In a brief instant, the world realized that the fault lines in American society are deeper and more complex than previously thought, raising serious questions among world leaders about the fate of foreign relations over the next four years and the impact that U.S. polarization could have on the rest of the world.
Ever since the U.S. presidential election campaigns began one year ago, there has been an increasing level of concern among world leaders with regard to U.S. domestic policy. While the rhetoric used by presidential candidates was the most shocking element of the entire campaign, the deep political divisions and polarization that ensued in its wake were the most shocking in recent history. The tedious progression of the campaign leading up to election day put the superpower U.S. in the international spotlight, as the world watched closely to see where the country was headed in terms of foreign relations.

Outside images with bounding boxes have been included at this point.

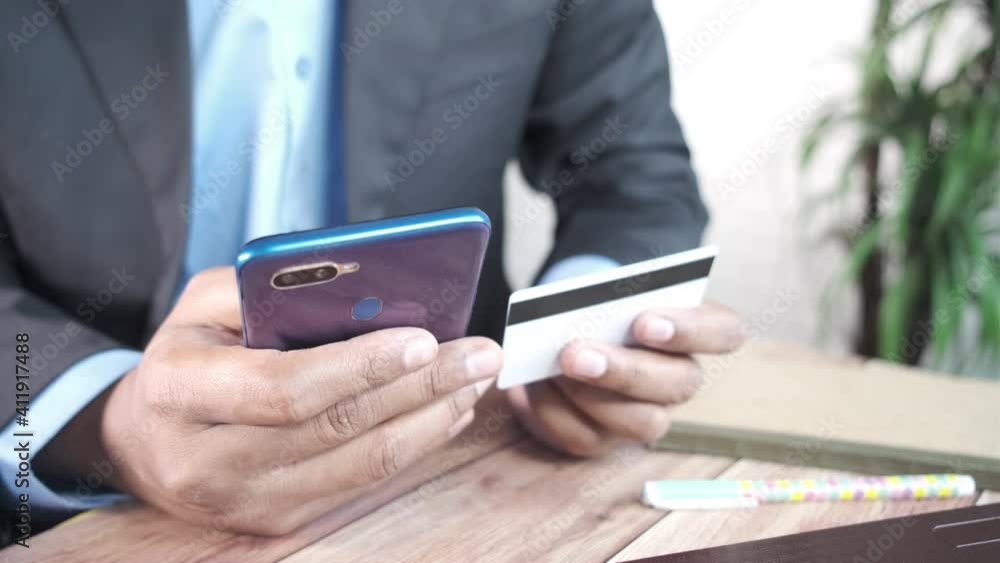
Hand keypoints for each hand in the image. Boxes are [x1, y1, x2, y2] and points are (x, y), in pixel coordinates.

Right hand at [96, 267, 501, 534]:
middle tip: (480, 355)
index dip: (359, 366)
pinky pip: (361, 484)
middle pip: (337, 429)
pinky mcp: (277, 521)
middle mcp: (208, 462)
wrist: (145, 439)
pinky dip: (414, 446)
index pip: (285, 387)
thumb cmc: (187, 355)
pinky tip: (445, 414)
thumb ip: (268, 287)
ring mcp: (246, 502)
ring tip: (475, 381)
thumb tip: (363, 286)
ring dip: (432, 420)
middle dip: (421, 387)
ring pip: (362, 466)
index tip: (423, 338)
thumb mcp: (203, 303)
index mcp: (181, 393)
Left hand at [505, 302, 743, 455]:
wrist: (560, 334)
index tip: (644, 321)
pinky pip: (586, 439)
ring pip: (641, 423)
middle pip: (679, 384)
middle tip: (575, 352)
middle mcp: (680, 378)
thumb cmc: (591, 306)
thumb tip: (577, 315)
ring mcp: (648, 415)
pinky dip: (554, 412)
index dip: (692, 330)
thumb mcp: (599, 293)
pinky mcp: (605, 440)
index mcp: (694, 329)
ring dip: (591, 396)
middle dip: (625, 370)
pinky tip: (531, 387)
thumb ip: (601, 299)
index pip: (725, 331)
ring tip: (552, 368)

While every attentive person in the world was focusing on what the foreign and security policy would be in the next administration, the debates in the campaign turned attentions to domestic U.S. politics. Campaign rhetoric revealed a severely divided society that had become increasingly intolerant of the words and deeds of “others.” Supporters of presidential candidate Hillary Rodham Clinton were shocked to the point of tears when she lost the election, which quickly became the catalyst for fear and concern as well. While most of the international audience was aware of the presidential debates and the sentiments of the American public regarding gun control, the death penalty, abortion and Obamacare, these issues seemed insignificant compared to the more poignant issues faced by other countries. In a brief instant, the world realized that the fault lines in American society are deeper and more complex than previously thought, raising serious questions among world leaders about the fate of foreign relations over the next four years and the impact that U.S. polarization could have on the rest of the world.
The world is also pondering another important issue: The relationship between society and state. While the campaign and election results have demonstrated the acute disconnect between the majority of society and Washington, voters have demonstrated that they feel distanced from political elites in Washington and are seemingly disillusioned. It is not rare to see political analysts and pollsters portray this election as a victory for the people over the state establishment; however, two things remain unclear – Who are the people and what exactly is the “state establishment?” At the same time, another serious question has been raised regarding the future of relations between the state and the society it governs – as well as the impact these relations will have on foreign policy and security in the U.S.
Of course, this is not the first time we have seen the public exhibit a lack of trust for the state establishment and Washington elites. During the Vietnam War and the ensuing impeachment of Richard Nixon, the American people exuded similar sentiments toward the state establishment ,which bore evidence of similar fault lines that existed in the country from 1861 to 1865 during the American Civil War. However, in this day and age, technology enables the international audience to follow every minute detail of such developments, raising concern in the international arena. The wealth of information available to international spectators has transformed the very underpinnings of international relations. Gone are the days of the pre-World War II isolationist policies of the U.S. and the bipolar world order. Now, domestic debates and discussions are taking place during a period of rapid transformation, making them somewhat fragile and susceptible to the cracks and fault lines we now see emerging. Although the U.S. is not a unipolar force anymore, it is still the most significant economic and military power in the world. And although it is not a totally multipolar world order there are potential challengers to the U.S. in different spheres. In this, what some call a uni-multipolar world order, the decisions and actions of the U.S. in regards to international relations gain much more significance. And as an important determinant of this foreign policy, domestic politics, public opinion and different fault lines attract more attention in the international community.